L'objet principal de l'académicien de Paris a été de rectifier et de ramener à leur juste valeur les exagérations des auteurs qui ont parlé de cette rivière, laquelle ne parait considérable que parce que ses eaux sont retenues par des digues qui les font refluer dans son bassin.

Cependant M. de Fontenu, après avoir dissipé les fausses préventions dans lesquelles on est dans tout l'Orléanais au sujet du Loiret, convient que cette petite rivière est digne des regards des amateurs de l'histoire Naturelle.

Premièrement, l'abondance des deux sources dont le Loiret tire son origine, est curieuse. On voit sortir du sein de la terre par ces deux sources, seize à dixhuit pieds cubiques d'eau, qui rendent le Loiret capable dès-lors de former un ruisseau assez considérable. La grande source du Loiret prend de si loin son essor de dessous la terre, que l'antre d'où elle s'élève est un abîme dont il n'a pas été possible jusqu'à-présent de trouver le fond, en en faisant sonder la profondeur avec 300 brasses de cordes attachées à un boulet de canon.

Cette expérience a été faite en 1583 par M. d'Entragues, gouverneur d'Orléans, au rapport de François le Maire ; et milord Bollingbrocke répéta la même tentative, je crois, en 1732, avec aussi peu de succès. Toutefais cette manière de sonder ne prouve pas absolument ici une profondeur aussi considérable qu'on l'imagine, parce que le boulet de canon peut être entrainé obliquement par l'extrême rapidité de quelque torrent qui se précipite au loin par des pentes souterraines.

Non-seulement la petite source du Loiret ne se peut pas mieux sonder, mais elle a cette singularité, que dans les grands débordements de la Loire, son eau s'élance avec un bourdonnement qu'on entend de deux ou trois cent pas : la cause vient apparemment de ce que se trouvant alors trop resserrée entre les rochers à-travers desquels elle a son cours sous terre, elle fait de grands efforts pour s'y ouvrir un passage.

Ces deux sources du Loiret annoncent dans le pays, par leurs crues inopinées, le débordement de la Loire vingt ou vingt-quatre heures avant qu'on aperçoive à Orléans aucune augmentation de cette rivière.

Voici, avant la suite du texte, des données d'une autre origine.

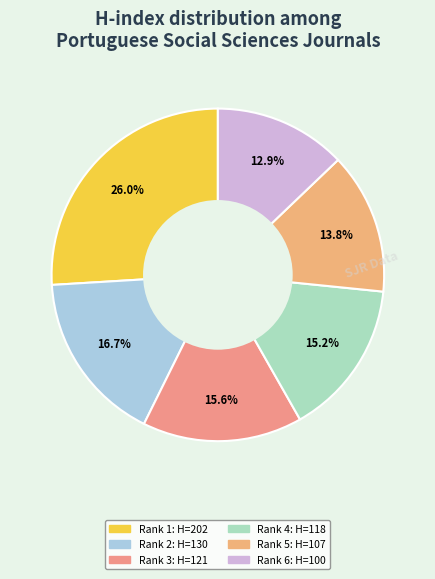

Count the number of slices in the pie.

6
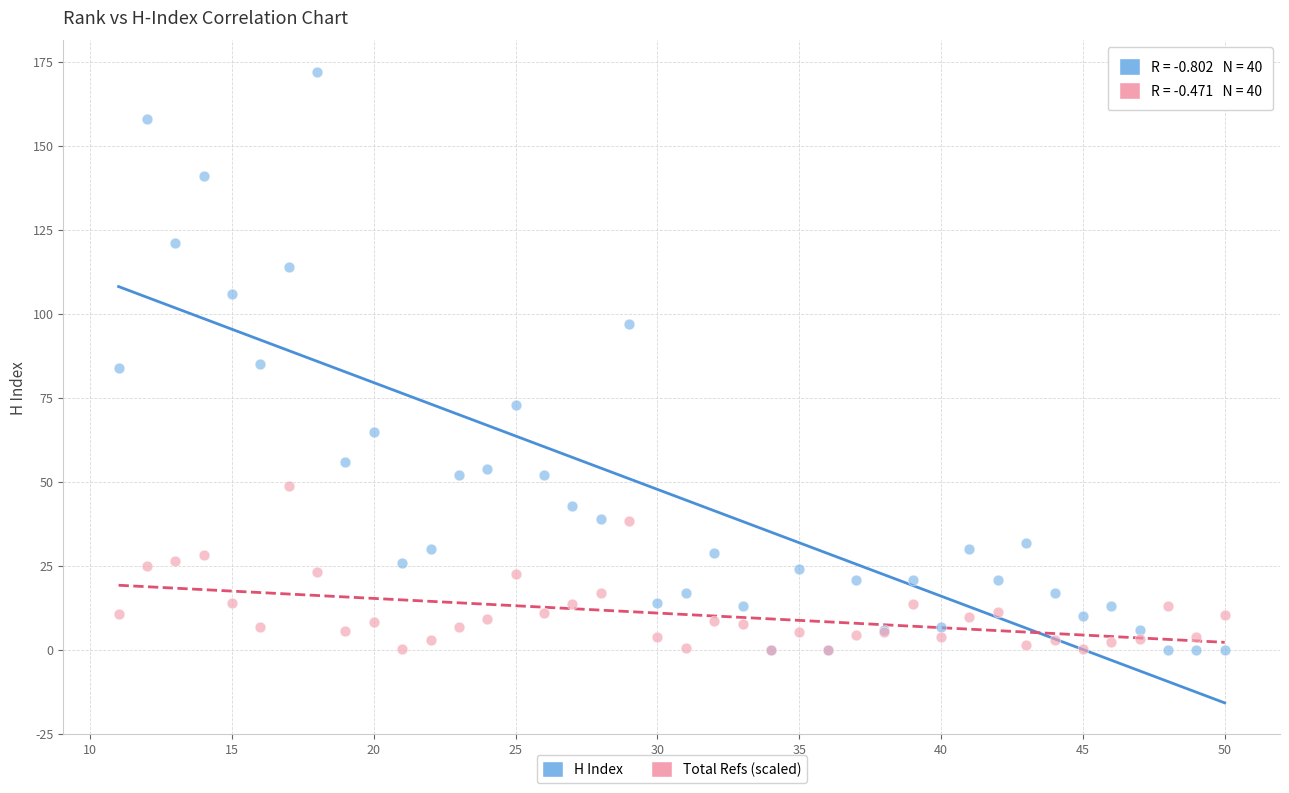

What are all the series names shown in the legend?

H Index, Total Refs (scaled)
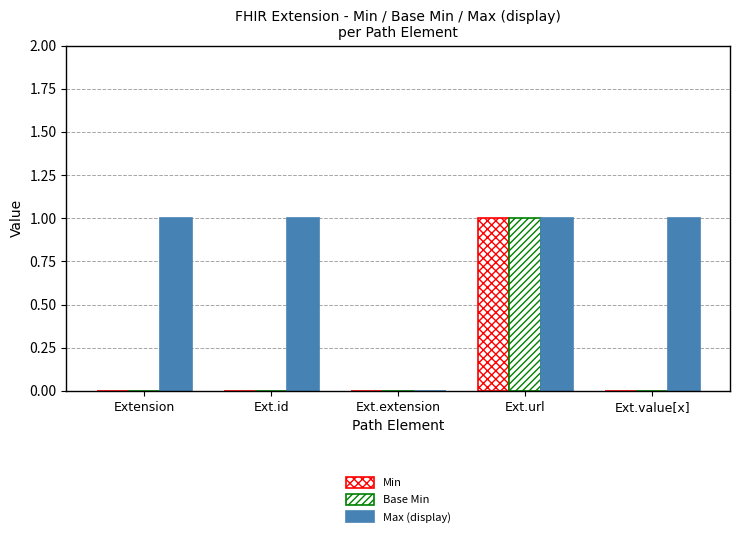

How many series are shown in this chart?

3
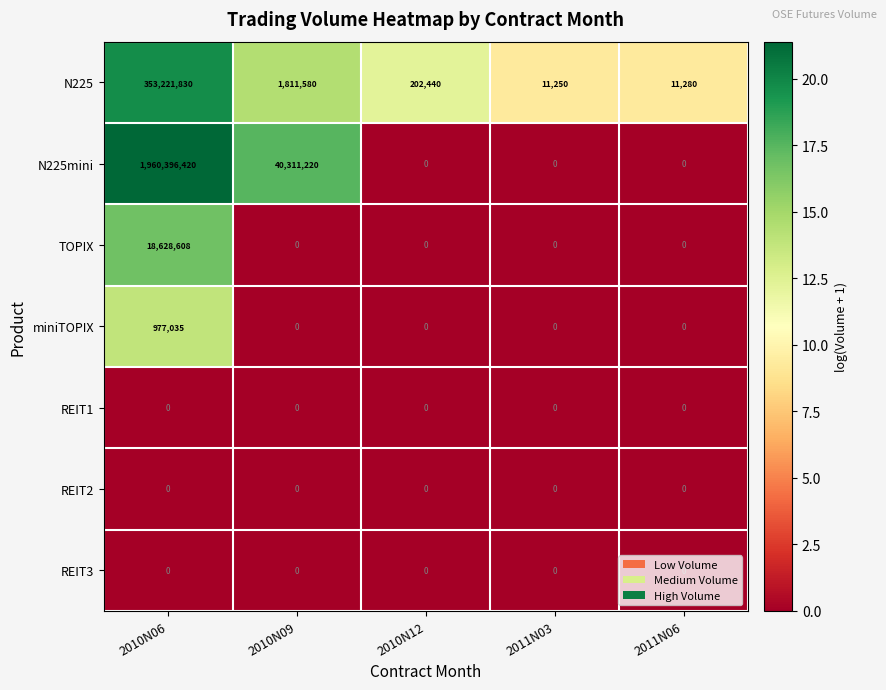

Count the number of categories in the chart.

5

Ces crues inopinées prouvent que les sources du Loiret tirent de fort loin leur origine de la Loire, et qu'elles ne sont qu'un dégorgement des eaux de cette rivière, qui s'étant creusé un canal très-profond, viennent en droiture se faire jour dans les jardins du château de la Source. Ces crues arrivent ici beaucoup plus tôt que la crue de la Loire devant Orléans, parce qu'elles ont plus de pente sous terre, qu'elles sont plus resserrées dans leur canal, et qu'elles viennent plus en droiture que les eaux qui coulent dans le lit de la Loire.

On vante beaucoup dans le pays les paturages des prairies du Loiret, les laitages, et les vins de ses coteaux. L'eau de cette rivière est légère, elle ne gele, dit-on, jamais, du-moins ce doit être très-rarement, parce que c'est une eau souterraine et de sources vives.

Les vapeurs épaisses qui s'élèvent du Loiret venant à se répandre sur les terres voisines, les préservent aussi de la gelée, leur servent d'engrais, et conservent la verdure des prairies d'alentour.

Enfin les eaux du Loiret sont d'un verd foncé à la vue, et celles de la Loire blanchâtres. La raison de ce phénomène procede de la différence du fond, dont l'un a beaucoup d'herbes, et l'autre n'est que du sable qu'elle charrie sans cesse dans son cours. (D.J.)